Its a well thought through story, built within a clearly drawn future world. It's particularly exciting because Bacigalupi uses the threat from the western multinationals to open up the contradictions and tensions at the heart of the Thai government. Despite the books blurb, and perhaps the impression I've given so far, much of the book focuses on the lives of people in Bangkok. The workers in Lang's factory who frequently lose their lives in accidents, and Lang's manager Hock Seng, a refugee from anti-Chinese pogroms in Malaysia are so well drawn that they make the book seem more real than many similar future fantasies I've read. Hock Seng in particular, is ever fearful and prepared to flee another pogrom - desperate not to make the mistakes that cost him the lives of his families previously.
Emiko is also a brilliant drawn character. Very much a victim - she rapidly becomes a powerful figure of resistance, who is inspired by rumours of communities of New People deep in the jungle. Can she escape the sudden collapse of the social order and live in peace with others like her?
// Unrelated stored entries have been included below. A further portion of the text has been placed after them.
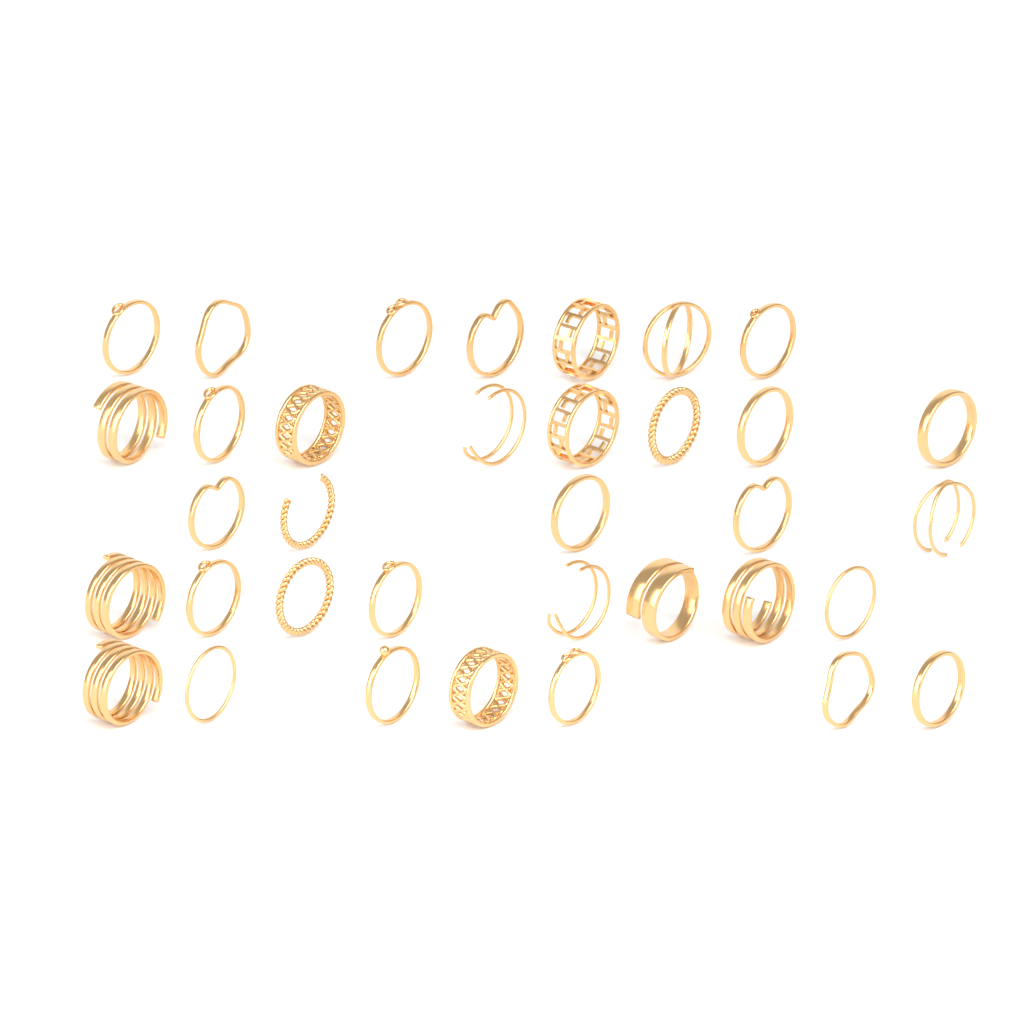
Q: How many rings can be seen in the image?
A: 35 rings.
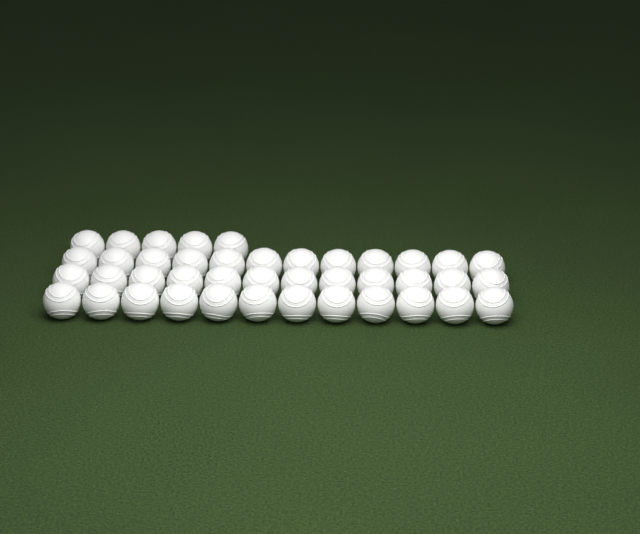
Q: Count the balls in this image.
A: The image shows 41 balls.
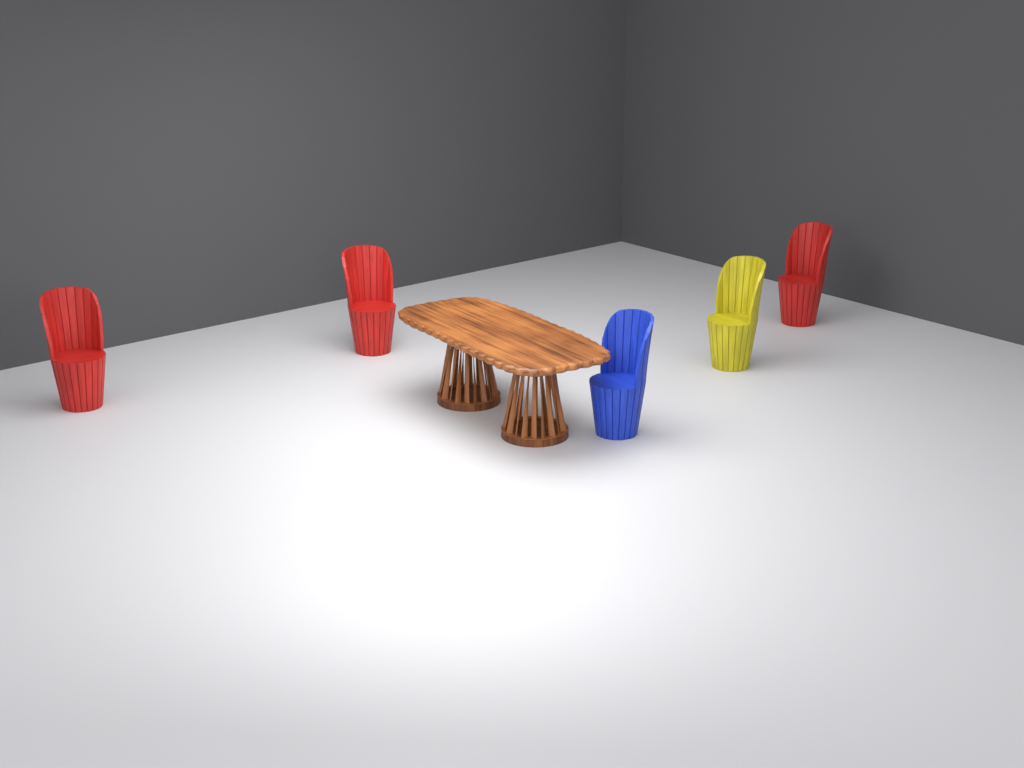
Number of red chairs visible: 3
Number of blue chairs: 1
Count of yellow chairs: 1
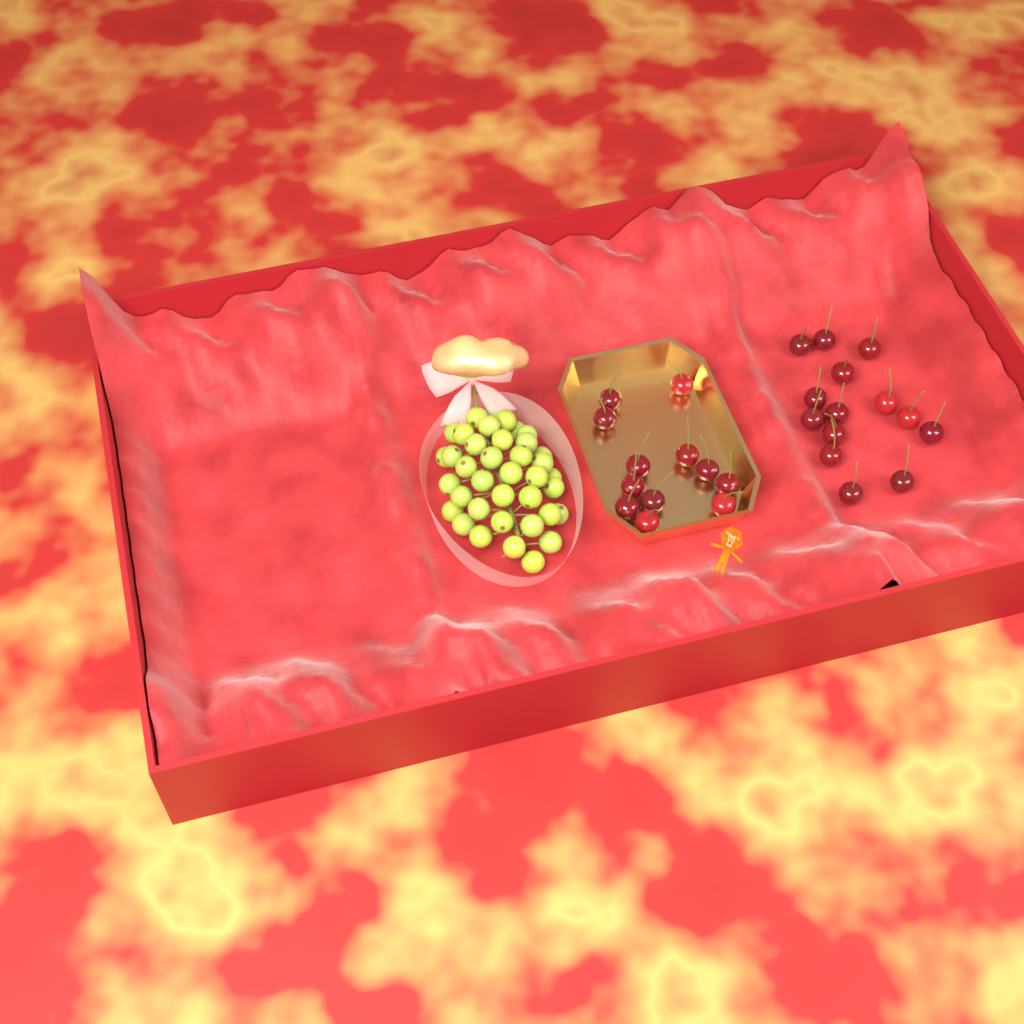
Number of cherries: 26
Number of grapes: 38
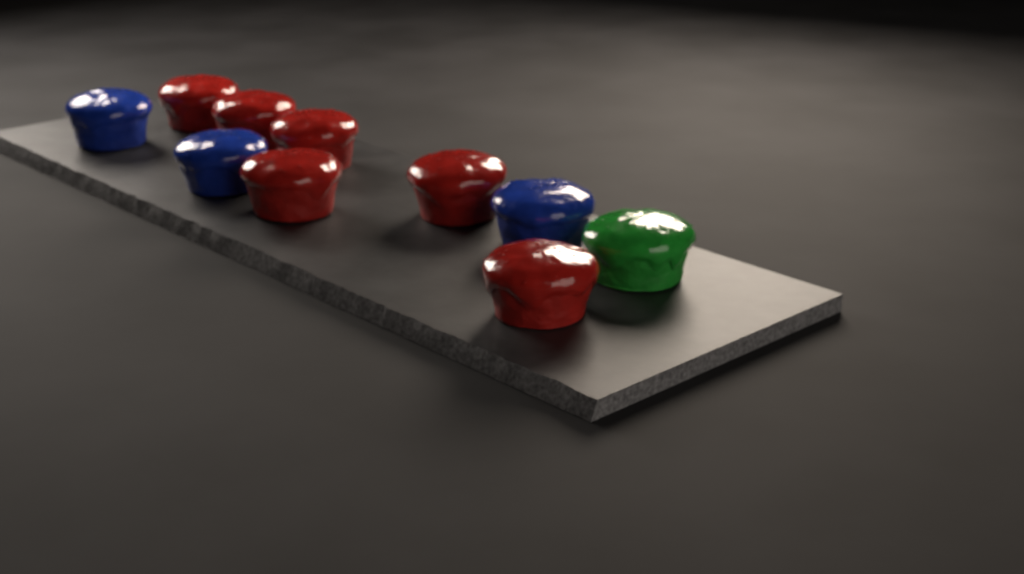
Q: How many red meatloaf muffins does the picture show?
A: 6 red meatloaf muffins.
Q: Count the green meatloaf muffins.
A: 1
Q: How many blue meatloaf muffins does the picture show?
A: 3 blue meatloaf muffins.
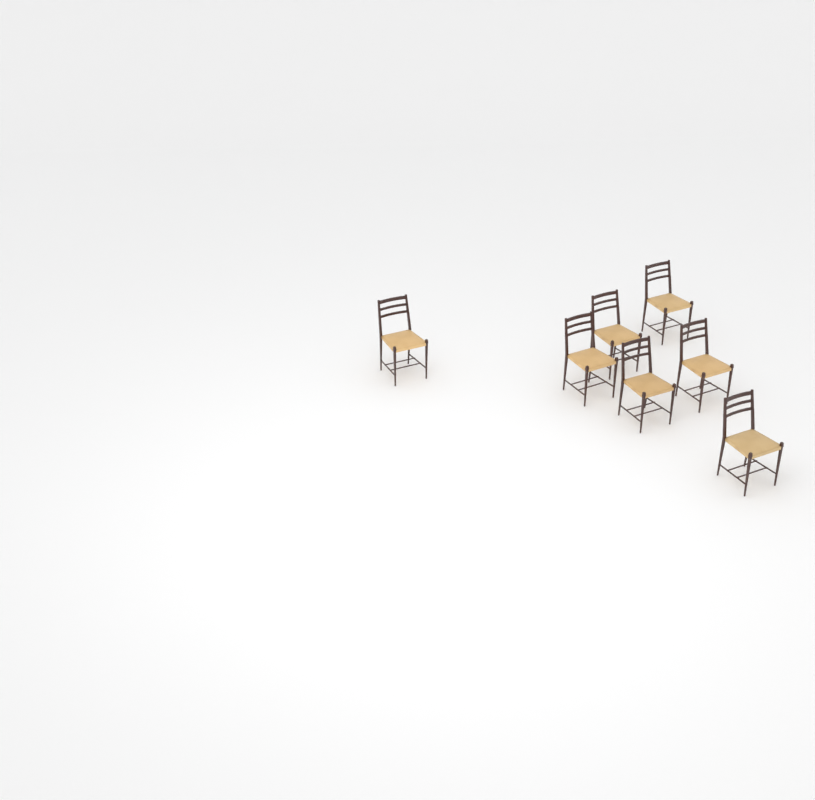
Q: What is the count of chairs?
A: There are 7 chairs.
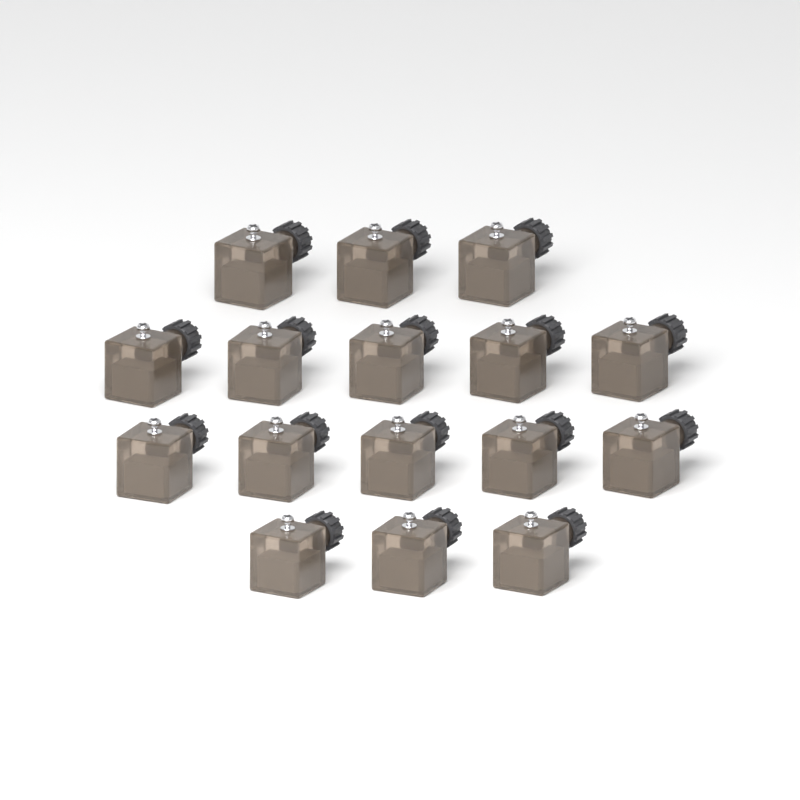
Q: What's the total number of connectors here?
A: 16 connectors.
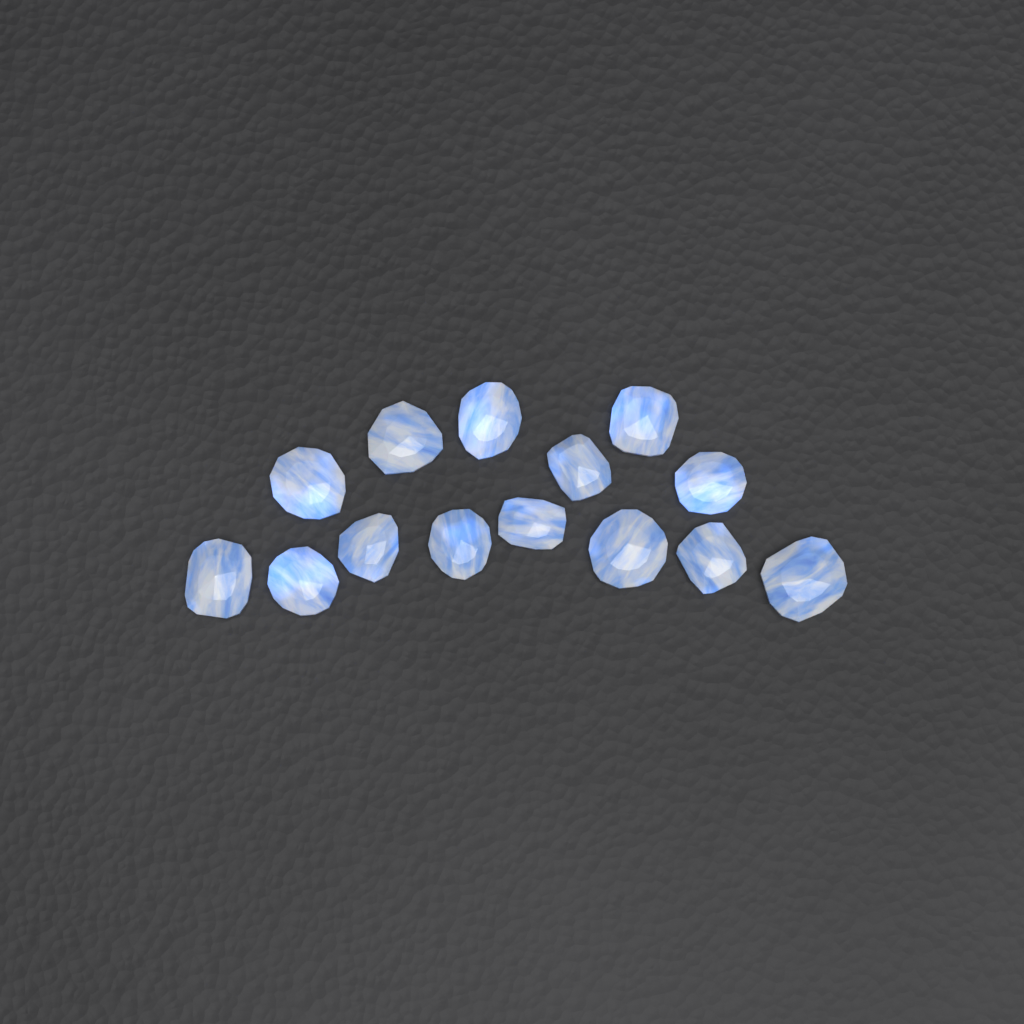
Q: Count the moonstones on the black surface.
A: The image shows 14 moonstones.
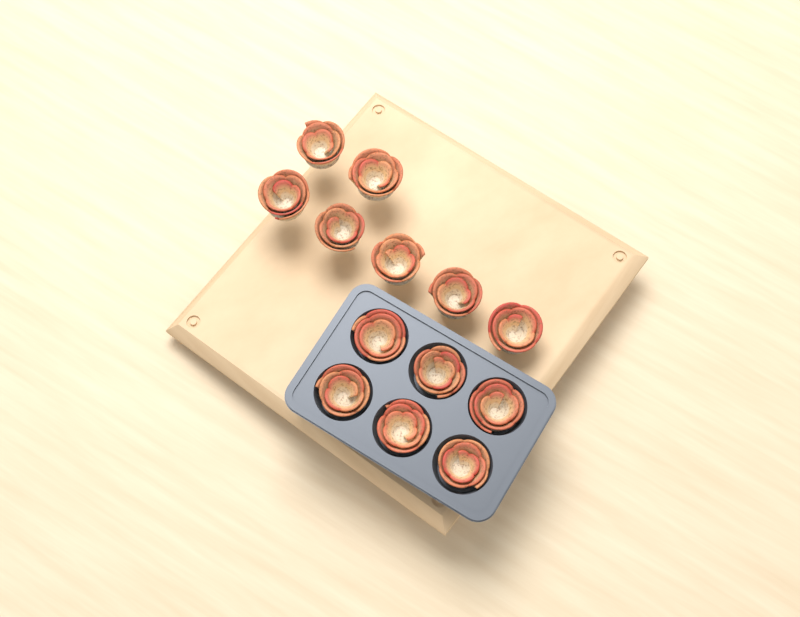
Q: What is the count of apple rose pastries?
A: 13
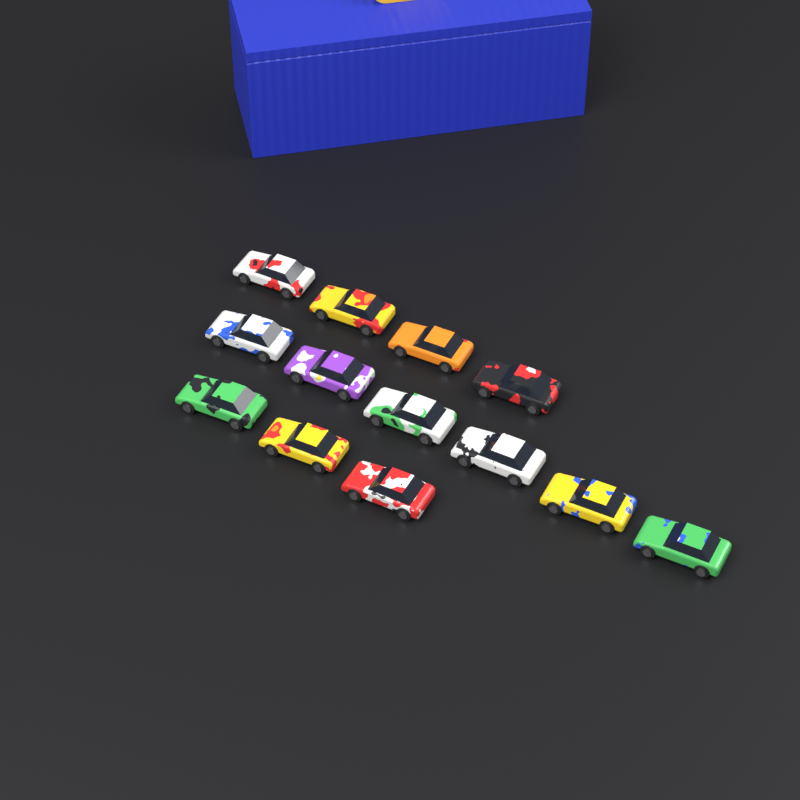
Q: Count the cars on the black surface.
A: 13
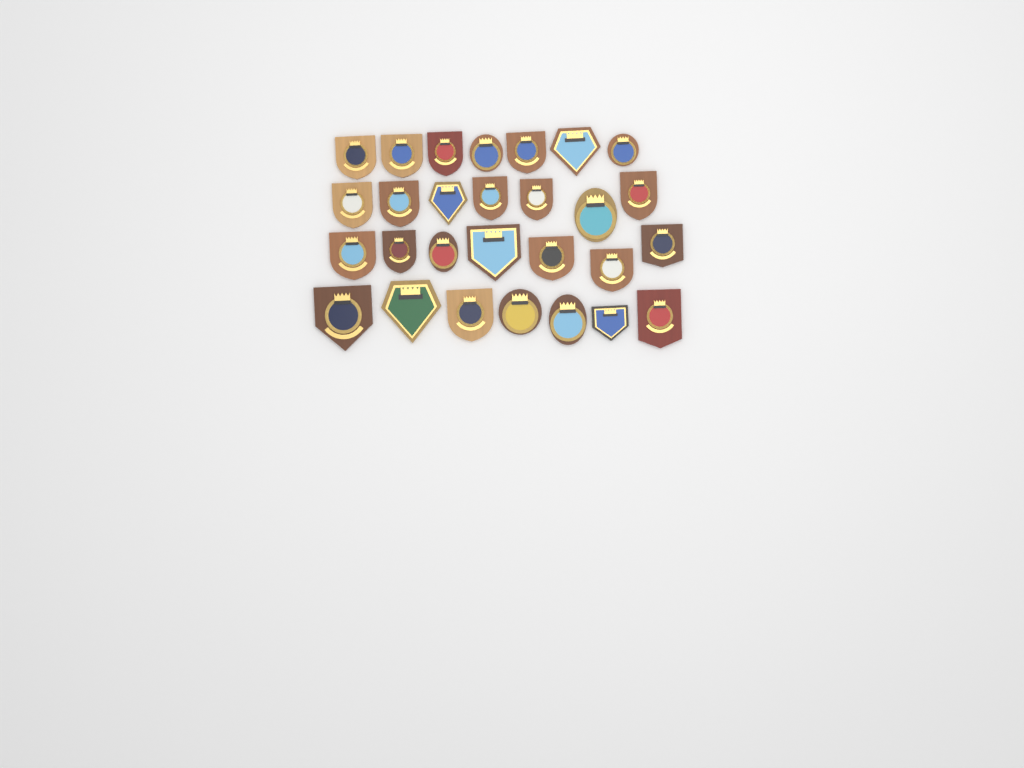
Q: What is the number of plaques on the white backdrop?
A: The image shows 28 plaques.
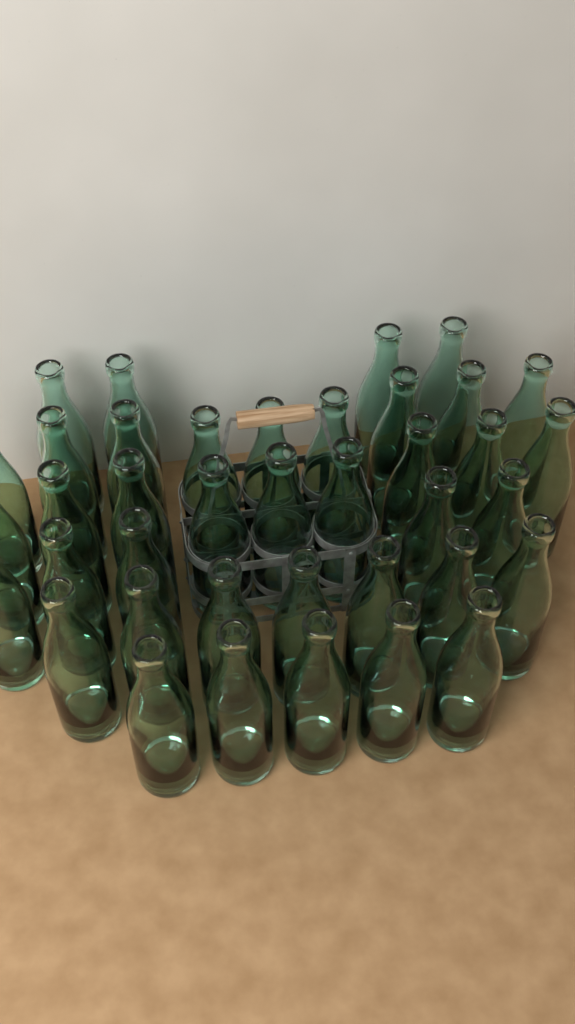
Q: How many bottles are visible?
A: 39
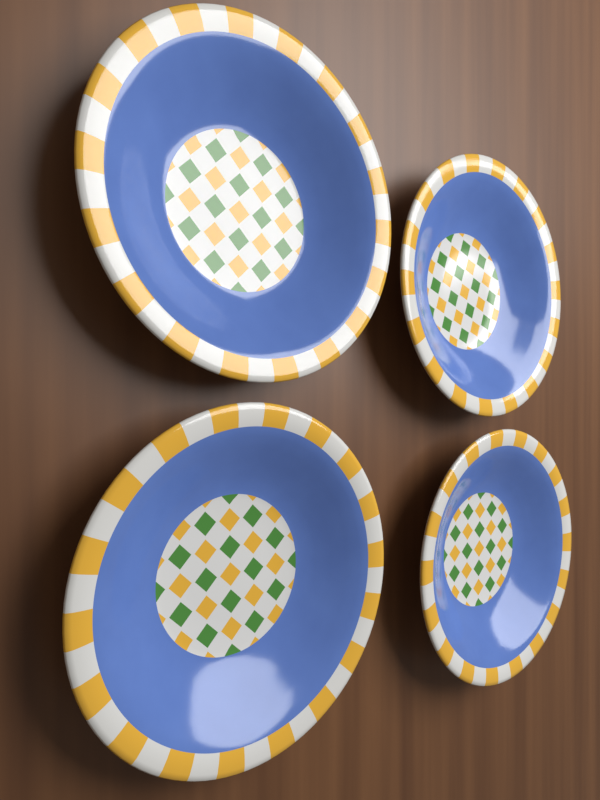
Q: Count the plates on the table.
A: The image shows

Finally there are key characters in the White Shirts who move from defenders of the existing order to representatives of the new - prepared to resist the external corporations and Thailand's internal enemies.
This is a brilliantly drawn book that weaves many different strands together. The cast of characters is diverse, and excellently drawn. They move around a world that seems incredibly real, a future that is entirely possible. Where the corporations that have destroyed global ecosystems in their quest for money haven't been defeated and constantly threaten more chaos. Highly recommended.